- Introduction
- Uses
- Compiling & Running
- Quality Assurance
- Future Features
- Suggestions
- Contributing
- License
A while ago, I had the question of what was the most linked to Wikipedia page by other Wikipededia pages. I'd already found the page with the most links to other pages: List of Android smartphones, but I couldn't find anywhere that answered my question. I guess I was kinda stupid, because as of 4/3/23 I found out that Wikipedia already had the answers I guess: Most Linked to Pages & Pages Linking to a Page. Since I wasn't able to find the answers on Wikipedia (Even though it was always there 🤦), I decided to make my own program to find the answers. At first, I had to download all of Wikipedia, and then extract all the titles and links from the pages. To do this, I copied most of my Python section from Will Koehrsen's Downloading and Parsing Wikipedia Articles.
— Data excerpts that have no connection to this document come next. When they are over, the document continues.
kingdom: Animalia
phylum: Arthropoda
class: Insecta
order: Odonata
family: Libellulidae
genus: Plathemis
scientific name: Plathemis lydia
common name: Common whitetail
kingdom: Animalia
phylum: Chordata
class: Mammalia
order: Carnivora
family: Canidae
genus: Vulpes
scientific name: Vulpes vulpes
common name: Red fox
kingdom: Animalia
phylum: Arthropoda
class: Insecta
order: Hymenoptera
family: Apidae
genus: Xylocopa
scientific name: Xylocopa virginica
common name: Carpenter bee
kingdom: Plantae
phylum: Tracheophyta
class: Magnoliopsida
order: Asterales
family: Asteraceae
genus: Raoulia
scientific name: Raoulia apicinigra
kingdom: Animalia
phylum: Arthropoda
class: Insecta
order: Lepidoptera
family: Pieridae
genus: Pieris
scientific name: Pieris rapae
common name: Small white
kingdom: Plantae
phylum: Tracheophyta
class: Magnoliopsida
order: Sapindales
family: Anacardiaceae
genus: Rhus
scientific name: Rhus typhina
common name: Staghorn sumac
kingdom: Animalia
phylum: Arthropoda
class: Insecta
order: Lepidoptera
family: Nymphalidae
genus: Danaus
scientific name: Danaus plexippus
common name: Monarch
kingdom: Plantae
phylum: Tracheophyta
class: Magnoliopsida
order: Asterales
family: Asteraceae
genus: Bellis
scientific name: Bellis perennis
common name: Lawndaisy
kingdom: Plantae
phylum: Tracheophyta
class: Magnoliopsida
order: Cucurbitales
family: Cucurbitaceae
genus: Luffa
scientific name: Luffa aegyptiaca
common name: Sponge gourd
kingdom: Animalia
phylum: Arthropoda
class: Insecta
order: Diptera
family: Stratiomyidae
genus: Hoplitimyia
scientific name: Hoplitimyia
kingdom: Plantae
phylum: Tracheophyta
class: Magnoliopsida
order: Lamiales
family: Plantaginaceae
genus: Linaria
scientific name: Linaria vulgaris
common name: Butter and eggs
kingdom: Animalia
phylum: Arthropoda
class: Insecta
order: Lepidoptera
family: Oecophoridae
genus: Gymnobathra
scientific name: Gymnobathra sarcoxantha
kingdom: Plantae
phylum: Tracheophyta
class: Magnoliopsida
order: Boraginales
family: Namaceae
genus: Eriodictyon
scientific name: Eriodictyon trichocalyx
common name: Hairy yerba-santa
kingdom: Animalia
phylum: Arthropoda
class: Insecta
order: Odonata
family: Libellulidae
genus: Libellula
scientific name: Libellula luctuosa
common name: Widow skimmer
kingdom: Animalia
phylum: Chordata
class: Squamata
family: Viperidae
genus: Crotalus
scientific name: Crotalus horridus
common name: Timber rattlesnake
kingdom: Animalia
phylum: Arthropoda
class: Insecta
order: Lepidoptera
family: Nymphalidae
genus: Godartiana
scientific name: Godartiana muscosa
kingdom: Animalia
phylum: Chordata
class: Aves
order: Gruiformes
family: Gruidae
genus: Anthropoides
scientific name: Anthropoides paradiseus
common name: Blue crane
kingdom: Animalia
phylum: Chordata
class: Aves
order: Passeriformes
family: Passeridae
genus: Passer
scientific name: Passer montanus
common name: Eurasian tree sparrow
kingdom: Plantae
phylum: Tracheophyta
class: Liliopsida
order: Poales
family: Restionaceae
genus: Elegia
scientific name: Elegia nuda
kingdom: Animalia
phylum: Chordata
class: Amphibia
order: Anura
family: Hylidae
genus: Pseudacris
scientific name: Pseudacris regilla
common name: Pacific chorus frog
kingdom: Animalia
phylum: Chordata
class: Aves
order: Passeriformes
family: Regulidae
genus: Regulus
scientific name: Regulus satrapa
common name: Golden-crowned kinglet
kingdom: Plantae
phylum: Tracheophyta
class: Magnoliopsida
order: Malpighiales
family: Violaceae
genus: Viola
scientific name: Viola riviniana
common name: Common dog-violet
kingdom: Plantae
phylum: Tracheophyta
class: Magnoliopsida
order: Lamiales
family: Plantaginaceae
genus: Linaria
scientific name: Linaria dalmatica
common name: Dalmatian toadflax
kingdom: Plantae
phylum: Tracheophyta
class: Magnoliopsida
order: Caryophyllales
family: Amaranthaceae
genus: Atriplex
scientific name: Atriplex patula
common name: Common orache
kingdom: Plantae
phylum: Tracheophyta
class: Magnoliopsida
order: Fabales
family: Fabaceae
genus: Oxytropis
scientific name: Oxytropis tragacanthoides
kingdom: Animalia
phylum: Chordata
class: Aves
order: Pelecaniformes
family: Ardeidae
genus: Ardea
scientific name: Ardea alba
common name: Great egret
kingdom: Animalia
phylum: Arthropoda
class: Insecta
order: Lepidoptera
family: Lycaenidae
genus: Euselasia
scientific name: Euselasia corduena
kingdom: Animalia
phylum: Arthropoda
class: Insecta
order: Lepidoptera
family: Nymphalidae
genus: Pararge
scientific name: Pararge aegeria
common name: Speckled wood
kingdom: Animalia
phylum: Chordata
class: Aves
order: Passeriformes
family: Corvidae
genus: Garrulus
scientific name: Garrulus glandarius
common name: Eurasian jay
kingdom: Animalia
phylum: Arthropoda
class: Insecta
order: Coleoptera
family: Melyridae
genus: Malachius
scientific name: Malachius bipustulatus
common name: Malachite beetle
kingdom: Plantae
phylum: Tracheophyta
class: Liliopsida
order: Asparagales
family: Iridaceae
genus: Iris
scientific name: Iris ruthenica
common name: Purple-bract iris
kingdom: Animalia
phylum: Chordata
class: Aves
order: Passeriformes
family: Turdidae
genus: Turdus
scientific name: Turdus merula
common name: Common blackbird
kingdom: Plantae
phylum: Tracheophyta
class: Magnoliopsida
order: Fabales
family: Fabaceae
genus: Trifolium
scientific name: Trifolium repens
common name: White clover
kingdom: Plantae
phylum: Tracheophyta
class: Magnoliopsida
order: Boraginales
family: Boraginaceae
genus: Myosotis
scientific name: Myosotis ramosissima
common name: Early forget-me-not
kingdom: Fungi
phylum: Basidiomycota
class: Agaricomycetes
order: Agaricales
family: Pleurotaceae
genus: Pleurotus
There was still a fair amount that I had to figure out and change to actually get it working (e.g. Inside In [4]: it tells you to use soup_dump.find_all('li', {'class': 'file'}, limit = 10)[:4]
, when it actually needs soup_dump.find_all('a')
) so it still took me quite some time to figure out the intention of the code & all the libraries to update & fix it. Once I figured out how to download & parse all of Wikipedia into json
files using Python, I wrote the analysis section of the program in C++. The program loads all of the data parsed by the Python section into a graph (using the Adjacency List implementation), which can then be analyzed by the methods below!
In this current version, after loading in the data into the graph, the user can find all the information about a given page, information about the graph/Wikipedia as a whole, find the most linked to pages up to a user specified number, or find all the pages linking to a page. Any pages inputted are case sensitive!!! All data the user decides to save is saved in the data/user_data/
folder. The program also saves the data it needs to load in from the data/user_data/
folder, so it doesn't have to download & parse all of Wikipedia every time it's run.
If you want to learn about how it does this, or how to call the functions yourself, check out the Program Structure page in the wiki.
Double click dependencies
, or run bash
dependencies
or ./
dependencies
in the root directory or to install the python dependencies. All the c++ dependencies are included in source/c++/
already. You must have pip installed to download the new dependencies. Also, you'll need to install python yourself if you haven't already.
Double click compile
, or run bash
compile
or ./
compile
in the command line in the root directory. You must have a version of gcc or clang that supports c++20 installed.
YOU HAVE TO COMPILE & INSTALL THE DEPENDENCIES BEFORE TRYING TO RUN THE PROGRAM!!!
Double click run
, or run bash
run
or ./
run
in the command line in the root directory.
Every new release is run with with leaks (the apple version of valgrind) to ensure there are no memory leaks, and the program is compiled with -Wall
& -Wextra
for getting as much standardization as possible, and -Werror
to make sure all errors are dealt with before the files can be compiled. All variable, function, class, module, & file names are written in snake_case to make sure everything is consistent, and all const
variables are written in ALL-CAPS. The code is also quite commented, so it should be easy enough to understand what's going on.
Also, I know the python section could probably be more ✨𝒫𝓎𝓉𝒽ℴ𝓃𝒾𝒸✨, but I just started seriously learning python, so I'm sure there are many things I could improve on!
I've also tested out every function and section of the code multiple times with all the data to make sure everything runs properly!
If there are any other/better ways to check for quality assurance, please let me know in the suggestions!
For any news on future features, or if you want to suggest some of your own, check out FUTURE_FEATURES.md.
If you have any suggestions about anything, please create a new discussion in suggestions. I'm only a second year computer science student, so I'm sure there are many things I could improve on!
Contributions are always welcomed! Look at CONTRIBUTING.md for more information.
The project is available under the MIT license.